Mapping Suite Structure

The term "suite" or "package" can be used interchangeably.

The structure of a eForms mapping suite is similar to the structure of the Standard Forms (SF) mapping suite, which is documented here.

The most relevant, but small, difference is related to the representation of the metadata, both in the Excel spreadsheet that encodes the Conceptual Mapping (CM) (conceptual_mappings.xlsx), as in the generated metadata.json file.

The eForms Metadata sheet

The content of the "Metadata" sheet of an eForms Conceptual Mapping (which is slighly different from the Metadata sheet of a Standard Forms CM) looks like this:

metadata sheet

The fields specified in the Metadata sheet are split into two section based on what type of information they provide. They can (a) describe the suite of mapping rules, and (b) the constraints necessary to identify notices eligible for transformation with this mapping suite (applicable in the context of the TED-SWS pipeline).

Mapping suite metadata:

  • Identifier - a unique alphanumeric sequence to identify the mapping suite

  • Title - human-readable name of the mapping suite

  • Description - human-readable concise statement about the mapping suite

  • Mapping version - the version of the mapping suite

  • ePO version - the version of the TARGET ontology

Metadata constraints:

  • eForms Subtype - a comma separated list of eForm subtype IDs

  • Start date & End date - the interval of time when an eForms notice is published. By default, they are empty

  • eForms SDK version - a comma separated list of eForms SDK versions. Only major and minor versions of the SDK are relevant, and not the patch numbers.

The comments in column C provide explanations, where necessary, about what each field in column A stands for, and how the values in column B should be formatted. Note that, in the example above, as in most of the practical cases, there is no value specified for the "Start Date" and "End Date" fields. Those fields can be used to restrict the applicability of a given mapping suite to notices published in a certain date range, which can be useful in certain scenarios (e.g. for testing), but will not be used in setups where the conversion of all the notices that belong to a certain eForms Subtype and were published according to an eForms SDK is desired.

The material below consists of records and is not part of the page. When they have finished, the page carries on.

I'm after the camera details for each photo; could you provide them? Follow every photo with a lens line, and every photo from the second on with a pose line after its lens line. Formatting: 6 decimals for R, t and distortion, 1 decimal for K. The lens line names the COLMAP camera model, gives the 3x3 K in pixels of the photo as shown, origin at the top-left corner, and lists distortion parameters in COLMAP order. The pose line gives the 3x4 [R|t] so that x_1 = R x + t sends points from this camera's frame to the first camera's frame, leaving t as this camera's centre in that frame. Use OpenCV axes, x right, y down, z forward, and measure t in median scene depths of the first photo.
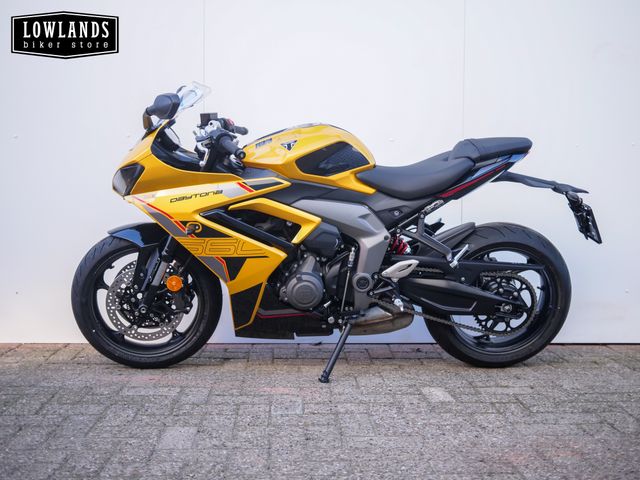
lens RADIAL K [[756.0, 0, 320.0], [0, 756.0, 240.0], [0, 0, 1]] dist [-0.015369, -0.009659]
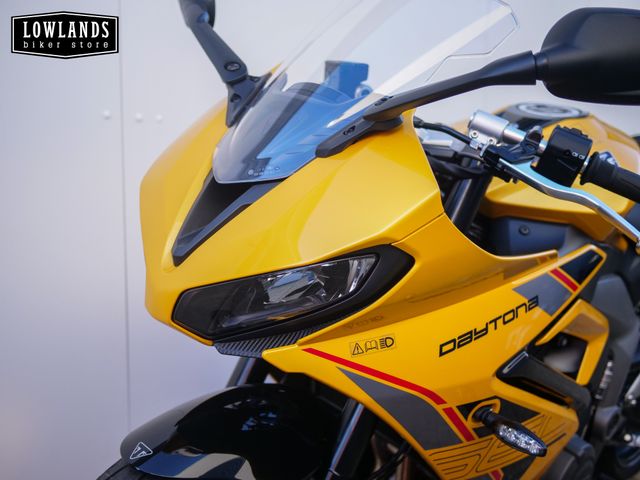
lens RADIAL K [[756.0, 0, 320.0], [0, 756.0, 240.0], [0, 0, 1]] dist [-0.015369, -0.009659]
pose [[0.745224, -0.087757, 0.661015, -0.420182], [0.028438, 0.994583, 0.099981, -0.124996], [-0.666208, -0.055711, 0.743682, 0.764587]]
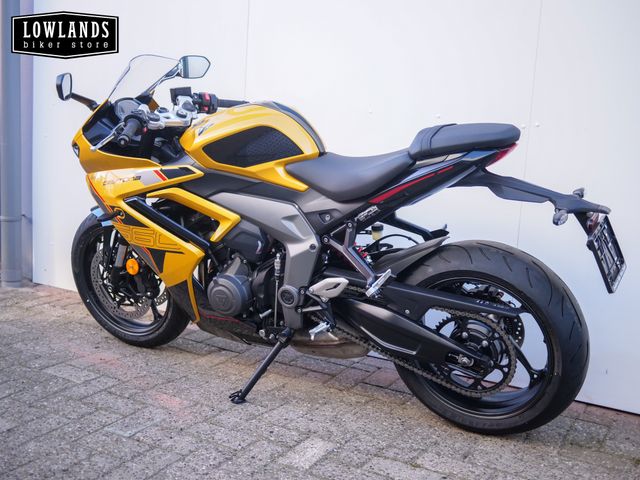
lens RADIAL K [[736.2, 0, 320.0], [0, 736.2, 240.0], [0, 0, 1]] dist [-0.010287, 0.022218]
pose [[0.835062, 0.115786, -0.537833, 0.518639], [-0.070837, 0.992094, 0.103595, -0.092528], [0.545576, -0.048409, 0.836662, 0.347076]]
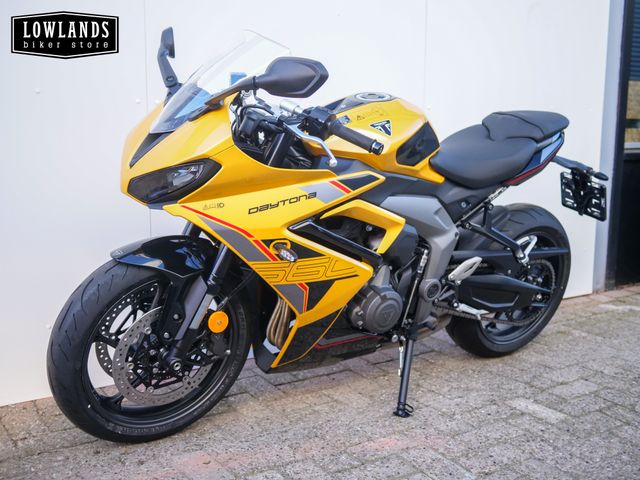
lens RADIAL K [[736.2, 0, 320.0], [0, 736.2, 240.0], [0, 0, 1]] dist [-0.010287, 0.022218]
pose [[0.857359, -0.082076, 0.508132, -0.460337], [0.021885, 0.992125, 0.123326, -0.101965], [-0.514253, -0.094614, 0.852404, 0.380742]]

The eForms metadata.json file

After the content of a mapping package is prepared, from the "Metadata" sheet of the CM a metadata.json file, like this one, is generated, with a content similar to this:

{
    "identifier": "package_eforms_10-24_v1.9",
    "title": "Package EF10-EF24, SDK v1.9",
    "created_at": "2024-07-22 16:53:19.047981+00:00",
    "description": "This is the mapping suite for eForms subtype 10-24 SDK version 1.9",
    "mapping_version": "1.0.0",
    "ontology_version": "4.0.0",
    "mapping_type": "eforms",
    "metadata_constraints": {
        "constraints": {
            "eforms_subtype": [
                "10",
                "11",
                "12",
                "13",
                "14",
                "15",
                "16",
                "17",
                "18",
                "19",
                "20",
                "21",
                "22",
                "23",
                "24"
            ],
            "start_date": null,
            "end_date": null,
            "eforms_sdk_versions": [
                "1.9"
            ]
        }
    },
    "mapping_suite_hash_digest": "19766f0a089242004177d1bf929020292866c023a6caa29ec03389bddd83568a"
}

The interpretation of the meaning of the keys used in this JSON file should be straightforward based on the explanation provided above for the Metadata sheet of the CM. They are basically lower cased, snake-case versions of the field names in the Metadata sheet. In addition, there are 3 more keys:

  • created_at - the creation timestamp of the mapping suite, more specifically of the metadata.json file

  • mapping_type - the type of the mapping suite. It can be either standard_forms or eforms (and is the latter for all packages in this project)

  • mapping_suite_hash_digest - a hash digest that can serve as a fingerprint representative of the content of this mapping suite

Note: The mapping_suite_hash_digest is created by hashing the content of ALL the files in the transformation folder and the values of all the metadata fields. It serves as a validation fingerprint, in order to ensure the TED-SWS pipeline software that the metadata in this file is valid for the current content of the package (for more details see the corresponding script that does this validation).